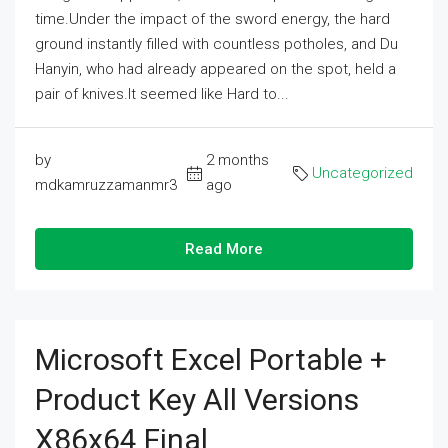
time.Under the impact of the sword energy, the hard
ground instantly filled with countless potholes, and Du
Hanyin, who had already appeared on the spot, held a
pair of knives.It seemed like Hard to...
by
2 months
Uncategorized
mdkamruzzamanmr3
ago
Read More
Microsoft Excel Portable +
Product Key All Versions
X86x64 Final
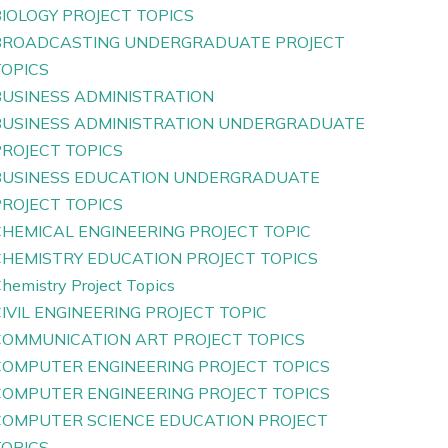
IOLOGY PROJECT TOPICS
BROADCASTING UNDERGRADUATE PROJECT
TOPICS
BUSINESS ADMINISTRATION
BUSINESS ADMINISTRATION UNDERGRADUATE
PROJECT TOPICS
BUSINESS EDUCATION UNDERGRADUATE
PROJECT TOPICS
CHEMICAL ENGINEERING PROJECT TOPIC
CHEMISTRY EDUCATION PROJECT TOPICS
hemistry Project Topics
IVIL ENGINEERING PROJECT TOPIC
COMMUNICATION ART PROJECT TOPICS
COMPUTER ENGINEERING PROJECT TOPICS
COMPUTER ENGINEERING PROJECT TOPICS
COMPUTER SCIENCE EDUCATION PROJECT
TOPICS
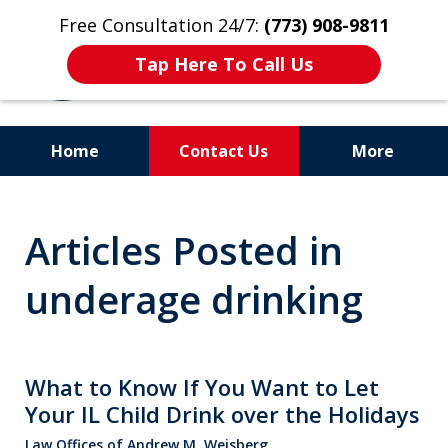
Free Consultation 24/7:
(773) 908-9811
Tap Here To Call Us
Home
Contact Us
More
Aggressive. Experienced.
Articles Posted in
Former Cook County Felony
Prosecutor
underage drinking
What to Know If You Want to Let
Your IL Child Drink over the Holidays
Law Offices of Andrew M. Weisberg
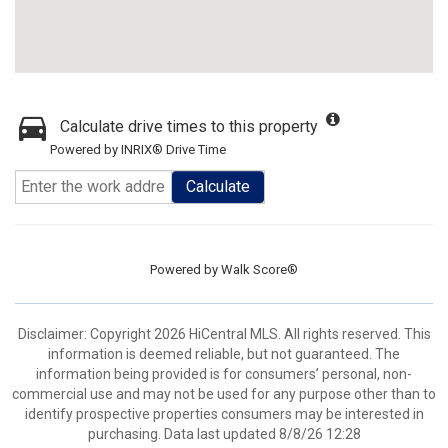
Calculate drive times to this property
Powered by INRIX® Drive Time
Calculate
Powered by
Walk Score®
Disclaimer: Copyright 2026 HiCentral MLS. All rights reserved. This
information is deemed reliable, but not guaranteed. The
information being provided is for consumers’ personal, non-
commercial use and may not be used for any purpose other than to
identify prospective properties consumers may be interested in
purchasing. Data last updated 8/8/26 12:28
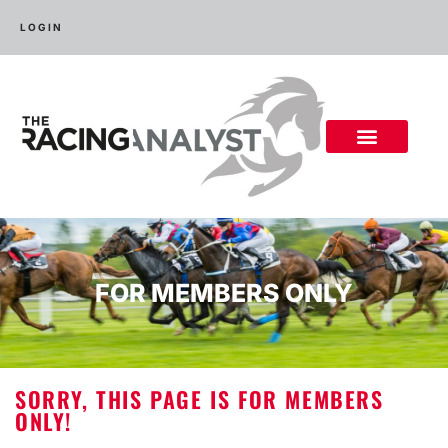
LOGIN
FOR MEMBERS ONLY
SORRY, THIS PAGE IS FOR MEMBERS
ONLY!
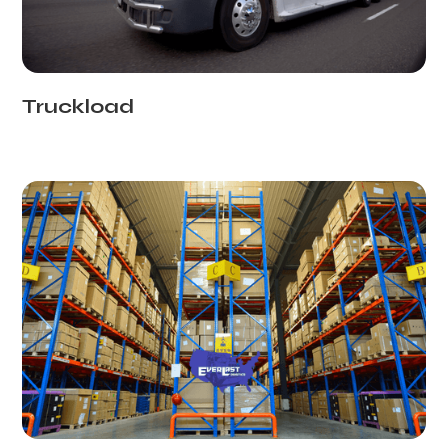
Truckload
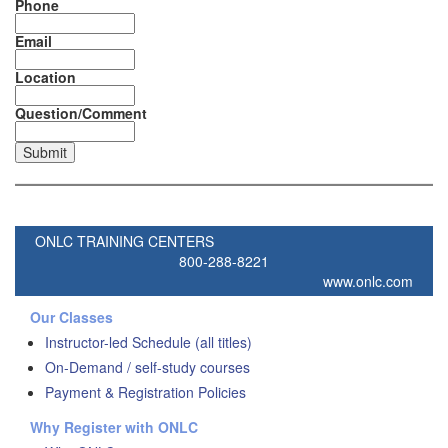
Phone
Email
Location
Question/Comment
ONLC TRAINING CENTERS
800-288-8221
www.onlc.com
Our Classes
Instructor-led Schedule (all titles)
On-Demand / self-study courses
Payment & Registration Policies
Why Register with ONLC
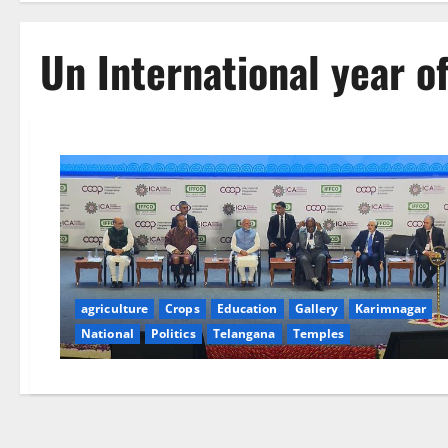
Un International year o
agriculture
Crops
Education
Gallery
Karimnagar
National
Politics
Telangana
Temples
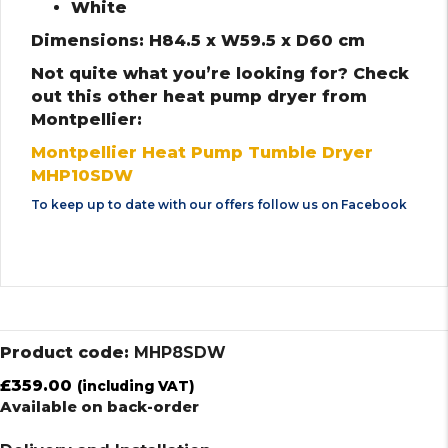
White
Dimensions: H84.5 x W59.5 x D60 cm
Not quite what you’re looking for? Check
out this other heat pump dryer from
Montpellier:
Montpellier Heat Pump Tumble Dryer
MHP10SDW
To keep up to date with our offers follow us on
Facebook
Product code:
MHP8SDW
£
359.00
(including VAT)
Available on back-order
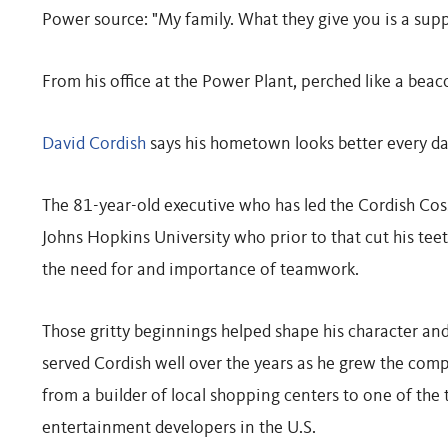
Power source: "My family. What they give you is a sup
From his office at the Power Plant, perched like a bea
David Cordish
says his hometown looks better every day
The 81-year-old executive who has led the Cordish Cos.
Johns Hopkins University who prior to that cut his tee
the need for and importance of teamwork.
Those gritty beginnings helped shape his character an
served Cordish well over the years as he grew the com
from a builder of local shopping centers to one of the t
entertainment developers in the U.S.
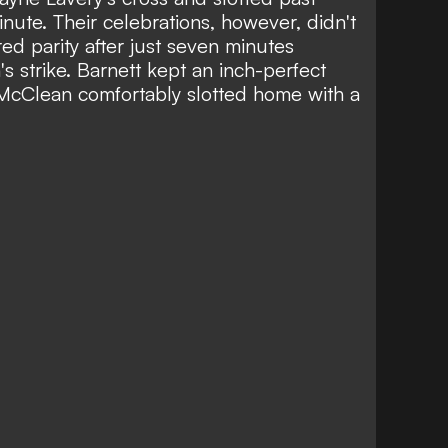
ute. Their celebrations, however, didn't
ed parity after just seven minutes
 strike. Barnett kept an inch-perfect
 McClean comfortably slotted home with a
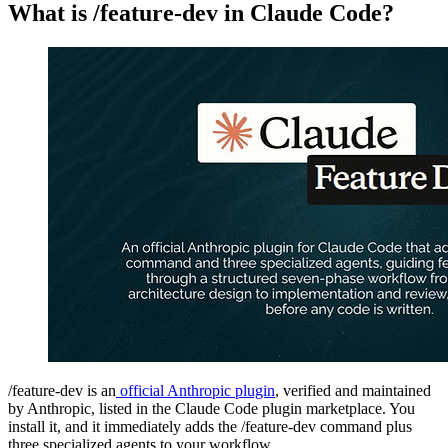
What is /feature-dev in Claude Code?
/feature-dev is an
official Anthropic plugin
, verified and maintained
by Anthropic, listed in the Claude Code plugin marketplace. You
install it, and it immediately adds the /feature-dev command plus
three specialized agents to your workflow.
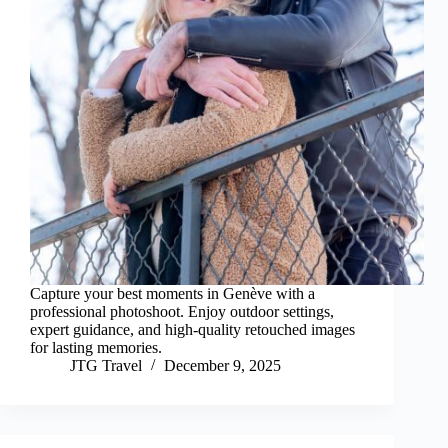
Capture your best moments in Genève with a
professional photoshoot. Enjoy outdoor settings,
expert guidance, and high-quality retouched images
for lasting memories.
JTG Travel
December 9, 2025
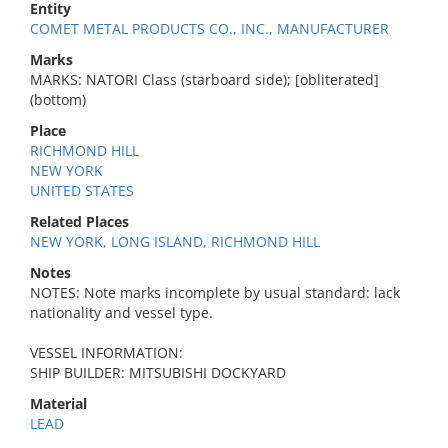
Entity
COMET METAL PRODUCTS CO., INC., MANUFACTURER
Marks
MARKS: NATORI Class (starboard side); [obliterated]
(bottom)
Place
RICHMOND HILL
NEW YORK
UNITED STATES
Related Places
NEW YORK, LONG ISLAND, RICHMOND HILL
Notes
NOTES: Note marks incomplete by usual standard: lack
nationality and vessel type.
VESSEL INFORMATION:
SHIP BUILDER: MITSUBISHI DOCKYARD
Material
LEAD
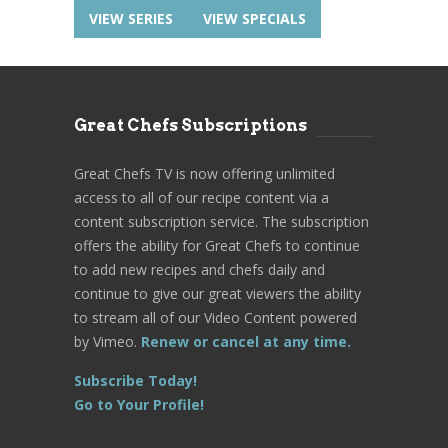
VIEW SERIES
VIEW SPECIALS
Great Chefs Subscriptions
Great Chefs TV is now offering unlimited
access to all of our recipe content via a
content subscription service. The subscription
offers the ability for Great Chefs to continue
to add new recipes and chefs daily and
continue to give our great viewers the ability
to stream all of our Video Content powered
by Vimeo.
Renew or cancel at any time.
Subscribe Today!
Go to Your Profile!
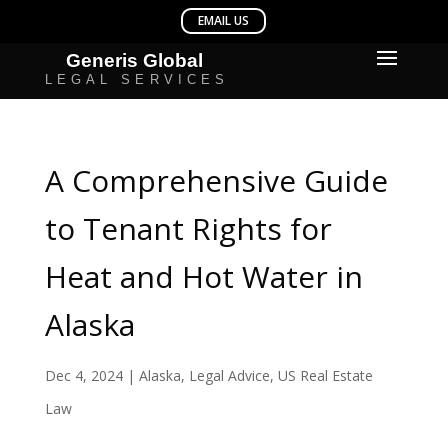
A Comprehensive Guide
to Tenant Rights for
Heat and Hot Water in
Alaska
Dec 4, 2024
|
Alaska
,
Legal Advice
,
US Real Estate
Law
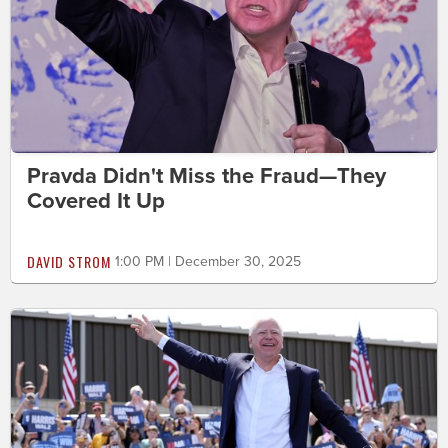
Pravda Didn't Miss the Fraud—They
Covered It Up
DAVID STROM
1:00 PM | December 30, 2025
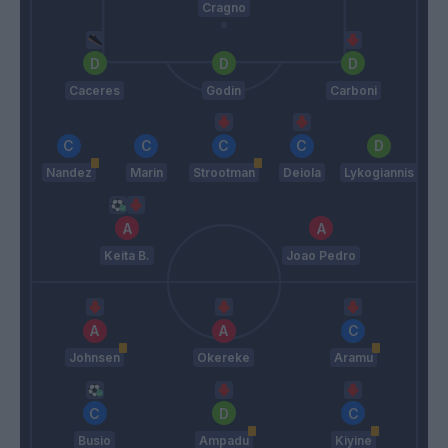
Cragno
Caceres
Godin
Carboni
Nandez
Marin
Strootman
Deiola
Lykogiannis
Keita B.
Joao Pedro
Johnsen
Okereke
Aramu
Busio
Ampadu
Kiyine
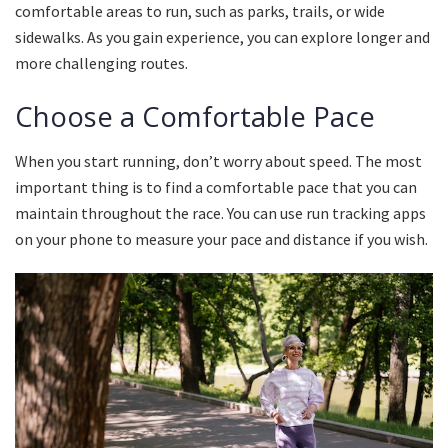
comfortable areas to run, such as parks, trails, or wide
sidewalks.
As you gain experience, you can explore longer and
more challenging routes.
Choose a Comfortable Pace
When you start running, don’t worry about speed.
The most
important thing is to find a comfortable pace that you can
maintain throughout the race.
You can use run tracking apps
on your phone to measure your pace and distance if you wish.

......

Copy whichever lines of the records above contain the word "UNDERGRADUATE".

BROADCASTING UNDERGRADUATE PROJECT
BUSINESS ADMINISTRATION UNDERGRADUATE
BUSINESS EDUCATION UNDERGRADUATE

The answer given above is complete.